Segment Start: Selected excerpt

Updated on July 8, 2020

In this article, I want to go over some fundamental design concepts that are useful for coming up with system design.

Requirements

Functional Requirements
- Describes specific behaviors
- i.e. If a URL is generated, it is composed of a Base64 encoded alias
Non-functional Requirements
- Describes architectural requirements
- i.e. URL redirection should occur with minimal latency
Extended Requirements
- Metrics, REST API, etc.

Capacity Estimation

Capacity can be split up into four subsections:

Traffic
Storage
Bandwidth
Memory

Traffic

Traffic means the incoming reads to your service (ingress) and the outgoing writes to your clients (egress).

For estimates, it's good to come up with a number for the read:write ratio. For example, for a URL shortener, this might be something like 100:1. To find the QPS (queries per second), coming up with a ballpark number of requests per month and using a little bit of math would be a good starting approach.

Storage

Storage is really going to depend on your service/application.

Important to know size tables:

1 byte = 8 bits
1,000 bytes = 1 KB
1,000,000 bytes = 1000 KB = 1 MB
1,000,000,000 bytes = 1,000,000 KB = 1000 MB = 1 GB
1,000,000,000,000 bytes = 1,000,000,000 KB = 1,000,000 MB = 1000 GB = 1 TB
1,000,000 = Million
1,000,000,000 = Billion
1 sec = 1000 milliseconds
60 sec = 1 minute
3600 sec = 60 minutes = 1 hour
24 * 3600 = 1440 minutes = 24 hours = 1 day

Here is a ballpark list for various content:

URLs: \(0.5 KB\)
Images: \(250 KB\) (avg.), \(10 MB\) (max)
Videos: \(2 MB\) (avg.), \(100 MB\) (max)
Articles: \(50 KB\) (avg.)

Segment End: Selected excerpt

** Work item A **
Quote the stretch of the system design article from "In this article, I" through "REST API, etc.".
** Work item B **
Print the stretch of the rows from the line containing "Фольгированные шары для девушек" through the end of the rows, leaving the pictures out.

Segment Start: Information given

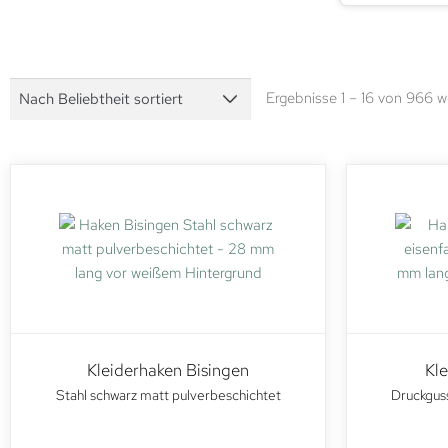
Ergebnisse 1 – 16 von 966 
Kleiderhaken Bisingen
Kl
Stahl schwarz matt pulverbeschichtet
Druckguss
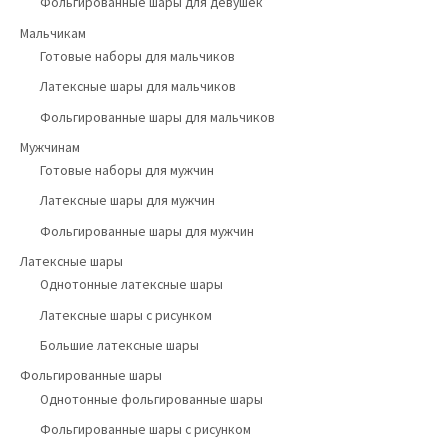
Фольгированные шары для девушек
Мальчикам
Готовые наборы для мальчиков
Латексные шары для мальчиков
Фольгированные шары для мальчиков
Мужчинам
Готовые наборы для мужчин
Латексные шары для мужчин
Фольгированные шары для мужчин
Латексные шары
Однотонные латексные шары
Латексные шары с рисунком
Большие латексные шары
Фольгированные шары
Однотонные фольгированные шары
Фольгированные шары с рисунком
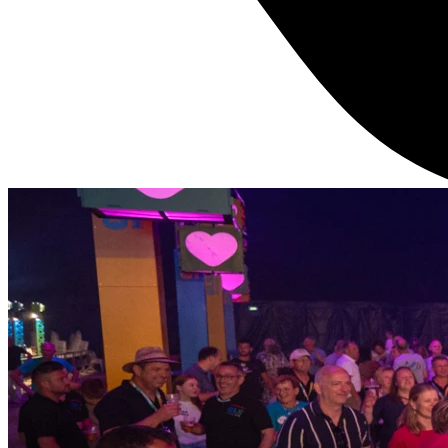
Programma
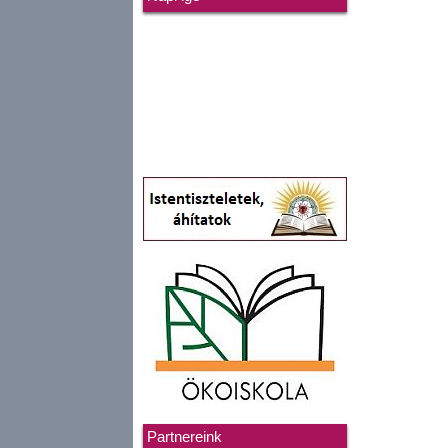
Partnereink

Segment End: Information given

** Task response A **
In this article, I want to go over some fundamental design concepts that are useful for coming up with system design.

Requirements

Functional Requirements
- Describes specific behaviors
- i.e. If a URL is generated, it is composed of a Base64 encoded alias
Non-functional Requirements
- Describes architectural requirements
- i.e. URL redirection should occur with minimal latency
Extended Requirements
- Metrics, REST API, etc.

** Task response B **
Фольгированные шары для девушек
Мальчикам
Готовые наборы для мальчиков
Латексные шары для мальчиков
Фольгированные шары для мальчиков
Мужчинам
Готовые наборы для мужчин
Латексные шары для мужчин
Фольгированные шары для мужчин
Латексные шары
Однотонные латексные шары
Латексные шары с рисунком
Большие латексные шары
Фольгированные шары
Однотонные фольгированные шары
Фольгированные шары с рисунком
Programma
Partnereink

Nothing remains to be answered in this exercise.